Results Manager

class vivarium.engine.framework.results.manager.ResultsManager[source]

Backend manager object for the results management system.

This class contains the public methods used by the ResultsInterface to register stratifications and observations as well as the get_results method used to retrieve formatted results by the ResultsContext.
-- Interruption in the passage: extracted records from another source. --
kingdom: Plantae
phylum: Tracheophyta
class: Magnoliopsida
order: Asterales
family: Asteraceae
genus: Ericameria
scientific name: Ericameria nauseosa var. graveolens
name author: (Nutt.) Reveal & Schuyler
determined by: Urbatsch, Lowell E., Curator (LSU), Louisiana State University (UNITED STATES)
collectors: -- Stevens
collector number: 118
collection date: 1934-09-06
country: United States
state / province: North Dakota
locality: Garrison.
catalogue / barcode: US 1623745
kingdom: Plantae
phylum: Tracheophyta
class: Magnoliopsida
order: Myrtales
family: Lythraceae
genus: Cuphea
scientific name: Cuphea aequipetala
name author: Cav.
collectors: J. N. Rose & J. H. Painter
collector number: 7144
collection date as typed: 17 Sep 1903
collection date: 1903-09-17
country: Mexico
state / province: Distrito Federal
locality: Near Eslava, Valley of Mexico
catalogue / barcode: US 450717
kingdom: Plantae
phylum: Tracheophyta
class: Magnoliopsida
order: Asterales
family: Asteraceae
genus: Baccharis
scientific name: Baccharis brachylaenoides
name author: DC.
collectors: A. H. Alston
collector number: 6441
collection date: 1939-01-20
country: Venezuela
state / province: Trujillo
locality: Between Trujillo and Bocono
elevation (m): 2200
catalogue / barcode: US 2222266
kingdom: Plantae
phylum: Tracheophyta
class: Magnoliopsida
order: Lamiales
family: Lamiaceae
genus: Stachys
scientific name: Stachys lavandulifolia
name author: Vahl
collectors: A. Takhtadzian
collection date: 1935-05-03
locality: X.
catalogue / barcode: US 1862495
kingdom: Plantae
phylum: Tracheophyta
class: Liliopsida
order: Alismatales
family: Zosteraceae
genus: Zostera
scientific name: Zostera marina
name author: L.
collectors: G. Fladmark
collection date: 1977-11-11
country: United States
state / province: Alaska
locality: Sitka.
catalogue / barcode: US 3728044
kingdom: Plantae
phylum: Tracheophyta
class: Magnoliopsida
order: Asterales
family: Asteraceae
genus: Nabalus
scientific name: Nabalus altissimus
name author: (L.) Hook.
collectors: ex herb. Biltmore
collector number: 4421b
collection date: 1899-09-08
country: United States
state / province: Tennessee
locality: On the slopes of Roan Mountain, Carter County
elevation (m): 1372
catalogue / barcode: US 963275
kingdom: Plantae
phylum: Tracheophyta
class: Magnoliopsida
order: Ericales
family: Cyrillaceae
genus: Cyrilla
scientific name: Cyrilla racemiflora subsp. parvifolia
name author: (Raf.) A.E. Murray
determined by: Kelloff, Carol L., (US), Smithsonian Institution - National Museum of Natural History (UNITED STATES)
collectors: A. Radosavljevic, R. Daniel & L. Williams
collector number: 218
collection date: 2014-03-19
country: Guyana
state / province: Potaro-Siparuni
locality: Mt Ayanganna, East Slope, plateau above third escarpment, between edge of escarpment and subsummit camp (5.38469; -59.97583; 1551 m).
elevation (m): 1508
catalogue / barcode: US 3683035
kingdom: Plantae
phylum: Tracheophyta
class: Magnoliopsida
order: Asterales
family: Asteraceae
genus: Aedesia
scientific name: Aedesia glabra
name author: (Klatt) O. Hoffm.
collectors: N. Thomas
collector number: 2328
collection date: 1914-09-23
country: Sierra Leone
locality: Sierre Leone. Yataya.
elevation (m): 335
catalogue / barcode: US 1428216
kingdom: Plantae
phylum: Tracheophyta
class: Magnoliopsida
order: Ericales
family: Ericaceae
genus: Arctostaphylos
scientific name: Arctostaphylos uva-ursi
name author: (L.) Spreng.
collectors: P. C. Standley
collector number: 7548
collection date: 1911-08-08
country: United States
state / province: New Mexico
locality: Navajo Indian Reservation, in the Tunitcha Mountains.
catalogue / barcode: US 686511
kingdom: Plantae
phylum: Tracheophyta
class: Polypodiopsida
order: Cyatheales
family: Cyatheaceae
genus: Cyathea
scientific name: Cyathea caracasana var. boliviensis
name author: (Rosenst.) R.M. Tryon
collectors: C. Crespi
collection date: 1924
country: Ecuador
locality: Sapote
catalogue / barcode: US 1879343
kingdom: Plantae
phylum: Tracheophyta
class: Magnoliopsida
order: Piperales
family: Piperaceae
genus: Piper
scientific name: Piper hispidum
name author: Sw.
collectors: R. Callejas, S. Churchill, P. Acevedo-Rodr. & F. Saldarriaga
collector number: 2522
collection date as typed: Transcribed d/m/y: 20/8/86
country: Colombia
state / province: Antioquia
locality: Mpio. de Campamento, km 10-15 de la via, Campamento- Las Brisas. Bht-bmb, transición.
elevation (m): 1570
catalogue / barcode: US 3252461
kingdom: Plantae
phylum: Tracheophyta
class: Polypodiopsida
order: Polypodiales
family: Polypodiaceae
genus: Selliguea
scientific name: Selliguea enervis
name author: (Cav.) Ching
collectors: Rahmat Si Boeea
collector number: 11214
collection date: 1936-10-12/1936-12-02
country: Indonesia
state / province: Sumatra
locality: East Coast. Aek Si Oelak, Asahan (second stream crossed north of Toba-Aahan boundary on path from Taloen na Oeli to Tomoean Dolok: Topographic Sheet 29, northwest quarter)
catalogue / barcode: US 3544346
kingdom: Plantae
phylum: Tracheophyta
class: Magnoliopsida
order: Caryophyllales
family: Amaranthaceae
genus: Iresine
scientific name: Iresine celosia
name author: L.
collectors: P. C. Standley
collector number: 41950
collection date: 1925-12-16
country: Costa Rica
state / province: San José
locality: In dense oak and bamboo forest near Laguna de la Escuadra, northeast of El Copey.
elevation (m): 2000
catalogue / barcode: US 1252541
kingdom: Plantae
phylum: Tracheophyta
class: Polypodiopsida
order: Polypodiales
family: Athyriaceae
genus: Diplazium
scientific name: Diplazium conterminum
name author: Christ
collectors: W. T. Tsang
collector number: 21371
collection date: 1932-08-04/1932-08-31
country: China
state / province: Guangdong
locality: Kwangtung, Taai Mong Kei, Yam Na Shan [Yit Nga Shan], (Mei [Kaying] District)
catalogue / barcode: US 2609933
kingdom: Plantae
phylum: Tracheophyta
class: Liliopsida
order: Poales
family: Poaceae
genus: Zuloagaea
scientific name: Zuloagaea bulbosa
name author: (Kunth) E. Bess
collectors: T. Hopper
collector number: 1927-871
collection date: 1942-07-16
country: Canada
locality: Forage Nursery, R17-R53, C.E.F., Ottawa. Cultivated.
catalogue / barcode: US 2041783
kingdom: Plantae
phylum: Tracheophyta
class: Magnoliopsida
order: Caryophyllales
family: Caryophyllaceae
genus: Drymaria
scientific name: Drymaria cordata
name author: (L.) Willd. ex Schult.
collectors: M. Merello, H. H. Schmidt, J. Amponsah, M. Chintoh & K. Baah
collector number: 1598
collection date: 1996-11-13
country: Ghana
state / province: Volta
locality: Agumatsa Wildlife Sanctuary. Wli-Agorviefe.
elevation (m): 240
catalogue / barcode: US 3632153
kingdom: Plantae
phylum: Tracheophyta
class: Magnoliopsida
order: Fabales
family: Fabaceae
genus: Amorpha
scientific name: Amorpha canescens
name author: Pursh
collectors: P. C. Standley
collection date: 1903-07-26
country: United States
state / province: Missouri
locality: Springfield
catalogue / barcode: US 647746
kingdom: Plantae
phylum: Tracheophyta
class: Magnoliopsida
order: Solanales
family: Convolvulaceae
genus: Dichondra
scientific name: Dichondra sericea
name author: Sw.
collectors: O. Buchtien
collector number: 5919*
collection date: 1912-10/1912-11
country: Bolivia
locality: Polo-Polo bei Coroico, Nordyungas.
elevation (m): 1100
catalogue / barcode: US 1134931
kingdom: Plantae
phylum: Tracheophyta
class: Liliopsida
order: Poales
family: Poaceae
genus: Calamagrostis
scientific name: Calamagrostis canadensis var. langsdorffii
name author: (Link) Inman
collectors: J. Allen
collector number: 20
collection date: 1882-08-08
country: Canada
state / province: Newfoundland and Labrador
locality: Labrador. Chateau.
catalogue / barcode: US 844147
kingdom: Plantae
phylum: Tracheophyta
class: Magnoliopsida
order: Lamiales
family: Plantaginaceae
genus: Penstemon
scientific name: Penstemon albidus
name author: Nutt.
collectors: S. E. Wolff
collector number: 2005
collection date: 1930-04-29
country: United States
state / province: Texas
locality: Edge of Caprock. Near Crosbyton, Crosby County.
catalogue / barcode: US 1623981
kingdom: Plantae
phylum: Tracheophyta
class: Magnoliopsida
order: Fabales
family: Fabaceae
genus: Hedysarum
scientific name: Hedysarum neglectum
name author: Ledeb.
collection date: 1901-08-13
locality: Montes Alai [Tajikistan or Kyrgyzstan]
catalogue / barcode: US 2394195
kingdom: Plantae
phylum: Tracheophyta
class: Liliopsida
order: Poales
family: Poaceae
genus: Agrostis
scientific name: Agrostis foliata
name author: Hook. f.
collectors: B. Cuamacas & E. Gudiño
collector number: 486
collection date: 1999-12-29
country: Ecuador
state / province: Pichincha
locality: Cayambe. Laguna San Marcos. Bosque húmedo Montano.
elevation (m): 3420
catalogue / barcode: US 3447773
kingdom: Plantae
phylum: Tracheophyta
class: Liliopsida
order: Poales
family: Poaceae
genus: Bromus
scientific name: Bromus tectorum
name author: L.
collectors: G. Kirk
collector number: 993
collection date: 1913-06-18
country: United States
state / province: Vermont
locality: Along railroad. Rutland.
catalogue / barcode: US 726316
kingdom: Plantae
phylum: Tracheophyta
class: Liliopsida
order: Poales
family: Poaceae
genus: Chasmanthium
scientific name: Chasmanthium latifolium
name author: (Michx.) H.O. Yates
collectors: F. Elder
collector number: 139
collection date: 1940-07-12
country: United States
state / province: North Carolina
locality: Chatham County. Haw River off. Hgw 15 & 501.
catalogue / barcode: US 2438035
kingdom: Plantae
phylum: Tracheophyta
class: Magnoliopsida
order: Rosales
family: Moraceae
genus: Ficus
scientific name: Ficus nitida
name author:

CONFIGURATION_DEFAULTS: dict[str, Any] = {'stratification': {'default': [], 'excluded_categories': {}}}

A dictionary containing the defaults for any configurations managed by this manager. An empty dictionary indicates no managed configurations.

property name: str
get_results()[source]

Gets the measure-specific formatted results in a dictionary.

Return type:

dict[str, DataFrame]

Returns:

A dictionary of measure-specific formatted results. The keys are the measure names and the values are the respective results.

setup(builder)[source]

Sets up the results manager.

Return type:

None

Parameters:

builder (Builder)

on_post_setup(_)[source]

Sets stratifications on observations and initializes results for each measure.

Return type:

None

Parameters:

_ (Event)

on_time_step_prepare(event)[source]

Defines the listener callable for the time_step__prepare phase.

Return type:

None

Parameters:

event (Event)

on_time_step(event)[source]

Defines the listener callable for the time_step phase.

Return type:

None

Parameters:

event (Event)

on_time_step_cleanup(event)[source]

Defines the listener callable for the time_step__cleanup phase.

Return type:

None

Parameters:

event (Event)

on_collect_metrics(event)[source]

Defines the listener callable for the collect_metrics phase.

Return type:

None

Parameters:

event (Event)

gather_results(event)[source]

Updates existing results with any new results.

Return type:

None

Parameters:

event (Event)

set_default_stratifications(builder)[source]

Sets the default stratifications for the results context.

This passes the default stratifications from the configuration to the ResultsContext set_default_stratifications() method to be set.

Return type:

None

Parameters:

builder (Builder) – The builder object for the simulation.

register_stratification(name, categories, excluded_categories, mapper, is_vectorized, requires_attributes=[])[source]

Registers a stratification that can be used by stratified observations.

Adds a stratification to the ResultsContext as well as the stratification’s required resources to this manager.

Return type:

None

Parameters:
  • name (str) – Name of the stratification.

  • categories (list[str]) – Exhaustive list of all possible stratification values.

  • excluded_categories (list[str] | None) – List of possible stratification values to exclude from results processing. If None (the default), will use exclusions as defined in the configuration.

  • mapper (Callable[[DataFrame], Series] | Callable[[Series], str] | None) – A callable that maps population attributes specified by the requires_attributes argument to the stratification categories. It can either map the entire population or an individual simulant. A simulation will fail if the mapper ever produces an invalid value.

  • is_vectorized (bool) – True if the mapper function will map the entire population, and False if it will only map a single simulant.

  • requires_attributes (list[str]) – A list of the state table columns that are required by the mapper to produce the stratification.

register_binned_stratification(target, binned_column, bin_edges, labels, excluded_categories, **cut_kwargs)[source]

Registers a continuous target quantity to observe into bins in a binned_column.

Return type:

None

Parameters:
  • target (str) – Name of population attribute to be binned.

  • binned_column (str) – Name of the (binned) stratification.

  • bin_edges (Sequence[int | float]) – List of scalars defining the bin edges, passed to :meth: pandas.cut. The length must be equal to the length of labels plus 1.

  • labels (list[str]) – List of string labels for bins. The length must be equal to the length of bin_edges minus 1.

  • excluded_categories (list[str] | None) – List of possible stratification values to exclude from results processing. If None (the default), will use exclusions as defined in the configuration.

  • **cut_kwargs (int | str | bool) – Keyword arguments for :meth: pandas.cut.

register_observation(observation_type, name, population_filter, when, requires_attributes, **kwargs)[source]

Registers an observation to the results system.

Return type:

None

Parameters:
  • observation_type (type[Observation]) – Specific class type of observation to register.

  • name (str) – Name of the observation. It will also be the name of the output results file for this particular observation.

  • population_filter (PopulationFilter) – A named tuple of population filtering details. The first item is a Pandas query string to filter the population down to the simulants who should be considered for the observation. The second item is a boolean indicating whether to include untracked simulants from the observation.

  • when (str) – Name of the lifecycle phase the observation should happen. Valid values are: “time_step__prepare”, “time_step”, “time_step__cleanup”, or “collect_metrics”.

  • requires_attributes (list[str]) – The population attributes that are required to compute the observation.

  • **kwargs (Any) – Additional keyword arguments to be passed to the observation’s constructor.